** TRY IT **
Once the line holding "thumb ip: (484, 354)" is found in the listing below, write it out and each later line exactly, up to and including the one holding "pinky tip: (562, 362)".

***

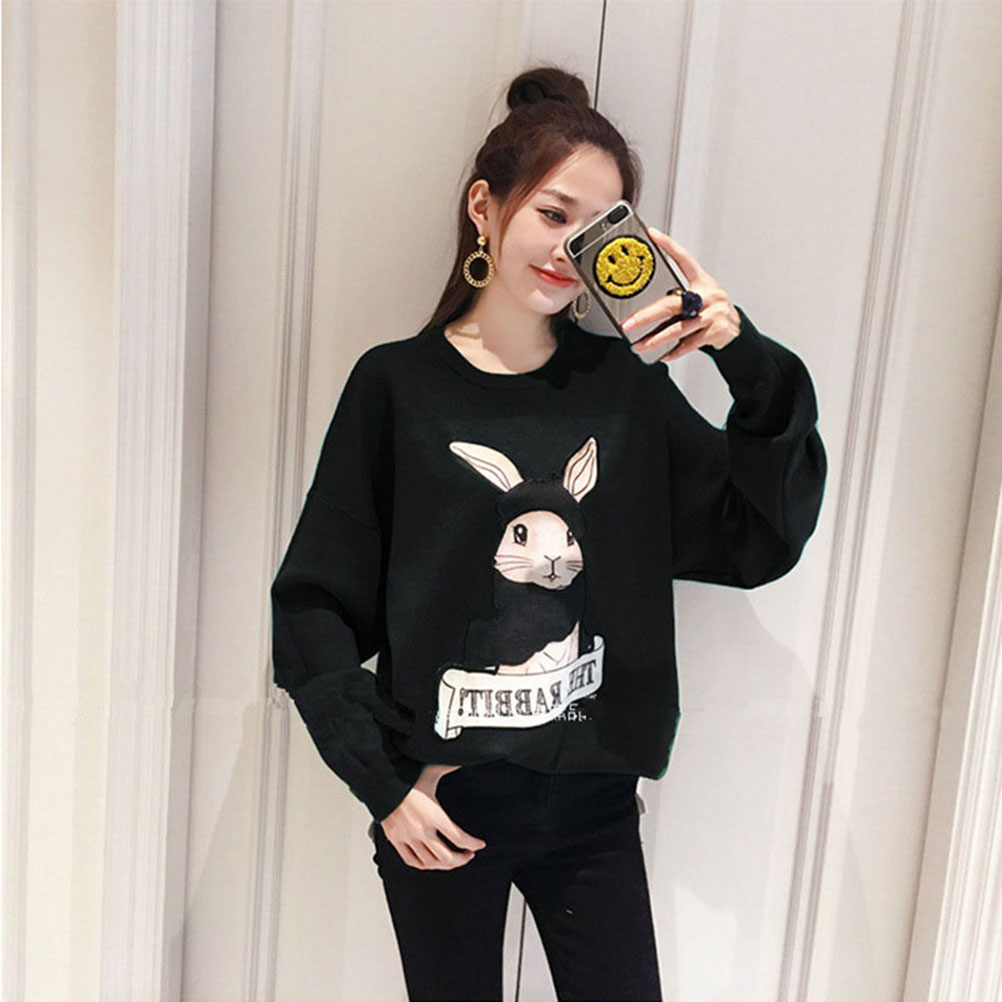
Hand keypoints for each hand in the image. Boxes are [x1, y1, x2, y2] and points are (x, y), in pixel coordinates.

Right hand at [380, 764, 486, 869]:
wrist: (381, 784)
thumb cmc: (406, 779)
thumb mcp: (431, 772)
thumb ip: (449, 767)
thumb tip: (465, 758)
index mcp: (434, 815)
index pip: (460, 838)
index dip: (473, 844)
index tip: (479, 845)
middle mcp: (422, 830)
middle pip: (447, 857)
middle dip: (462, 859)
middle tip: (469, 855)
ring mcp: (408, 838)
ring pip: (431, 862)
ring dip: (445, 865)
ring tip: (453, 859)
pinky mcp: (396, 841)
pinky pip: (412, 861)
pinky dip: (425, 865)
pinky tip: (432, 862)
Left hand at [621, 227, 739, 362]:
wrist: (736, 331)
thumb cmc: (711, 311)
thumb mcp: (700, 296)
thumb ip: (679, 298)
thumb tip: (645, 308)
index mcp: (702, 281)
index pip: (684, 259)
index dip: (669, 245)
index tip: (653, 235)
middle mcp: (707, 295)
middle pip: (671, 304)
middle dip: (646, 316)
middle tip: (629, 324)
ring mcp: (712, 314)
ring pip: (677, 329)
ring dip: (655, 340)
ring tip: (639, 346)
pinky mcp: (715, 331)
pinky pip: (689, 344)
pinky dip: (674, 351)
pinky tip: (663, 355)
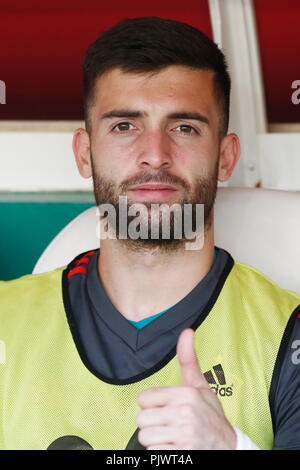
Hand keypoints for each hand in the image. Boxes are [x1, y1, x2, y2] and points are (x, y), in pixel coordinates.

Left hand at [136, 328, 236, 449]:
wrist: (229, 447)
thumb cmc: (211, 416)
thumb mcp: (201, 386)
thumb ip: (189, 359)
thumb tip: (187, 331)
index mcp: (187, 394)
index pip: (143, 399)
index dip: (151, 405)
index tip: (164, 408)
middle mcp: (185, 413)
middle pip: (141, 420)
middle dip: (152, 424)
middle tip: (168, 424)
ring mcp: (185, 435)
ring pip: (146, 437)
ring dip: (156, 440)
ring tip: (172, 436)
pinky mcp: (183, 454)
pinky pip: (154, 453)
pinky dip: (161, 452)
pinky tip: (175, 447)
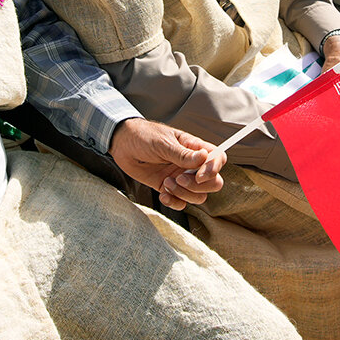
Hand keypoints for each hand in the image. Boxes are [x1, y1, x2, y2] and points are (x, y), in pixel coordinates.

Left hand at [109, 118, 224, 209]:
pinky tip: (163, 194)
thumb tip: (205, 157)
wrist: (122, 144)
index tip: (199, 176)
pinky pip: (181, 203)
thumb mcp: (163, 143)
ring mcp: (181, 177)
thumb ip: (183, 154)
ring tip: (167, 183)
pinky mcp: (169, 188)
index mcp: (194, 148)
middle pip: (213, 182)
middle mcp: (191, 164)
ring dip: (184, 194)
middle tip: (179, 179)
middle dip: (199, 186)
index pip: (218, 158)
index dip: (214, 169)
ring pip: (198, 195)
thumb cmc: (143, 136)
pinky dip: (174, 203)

***

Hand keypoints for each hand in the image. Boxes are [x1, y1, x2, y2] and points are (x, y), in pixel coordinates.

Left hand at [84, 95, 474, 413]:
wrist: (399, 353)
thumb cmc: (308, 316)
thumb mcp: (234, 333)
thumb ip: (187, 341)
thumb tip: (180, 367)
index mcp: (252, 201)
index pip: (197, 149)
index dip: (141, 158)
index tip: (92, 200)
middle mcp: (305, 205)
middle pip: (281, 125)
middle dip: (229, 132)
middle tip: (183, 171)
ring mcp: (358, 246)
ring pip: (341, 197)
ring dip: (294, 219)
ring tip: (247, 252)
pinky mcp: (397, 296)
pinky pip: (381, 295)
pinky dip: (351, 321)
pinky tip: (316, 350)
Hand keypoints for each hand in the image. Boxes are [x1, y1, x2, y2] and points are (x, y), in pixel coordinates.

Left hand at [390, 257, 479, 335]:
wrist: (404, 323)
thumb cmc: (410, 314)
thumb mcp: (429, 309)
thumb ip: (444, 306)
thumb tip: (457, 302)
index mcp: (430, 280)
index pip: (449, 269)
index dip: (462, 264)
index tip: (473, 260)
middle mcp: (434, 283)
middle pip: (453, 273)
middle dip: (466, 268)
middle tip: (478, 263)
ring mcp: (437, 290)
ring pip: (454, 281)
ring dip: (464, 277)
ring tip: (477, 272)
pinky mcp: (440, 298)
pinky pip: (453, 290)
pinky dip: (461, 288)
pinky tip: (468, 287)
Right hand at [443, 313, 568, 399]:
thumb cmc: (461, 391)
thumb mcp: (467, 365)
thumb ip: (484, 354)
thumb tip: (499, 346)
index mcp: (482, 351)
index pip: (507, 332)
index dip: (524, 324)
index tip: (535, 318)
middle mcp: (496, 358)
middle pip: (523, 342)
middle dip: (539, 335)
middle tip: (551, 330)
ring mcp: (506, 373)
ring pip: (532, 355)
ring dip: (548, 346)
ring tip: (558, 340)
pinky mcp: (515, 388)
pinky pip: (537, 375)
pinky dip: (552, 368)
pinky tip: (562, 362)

***

** ANSWER BELOW **
thumb ip: (484, 354)
thumb tip: (499, 346)
index mcp: (482, 351)
index pip: (507, 332)
index dip: (524, 324)
index tip: (535, 318)
middle mcp: (496, 358)
middle pip: (523, 342)
middle dip: (539, 335)
middle tip: (551, 330)
ring mcp: (506, 373)
ring pip: (532, 355)
ring dip: (548, 346)
ring tip: (558, 340)
pinky mcp: (515, 388)
pinky pip: (537, 375)
pinky dip: (552, 368)
pinky tip: (562, 362)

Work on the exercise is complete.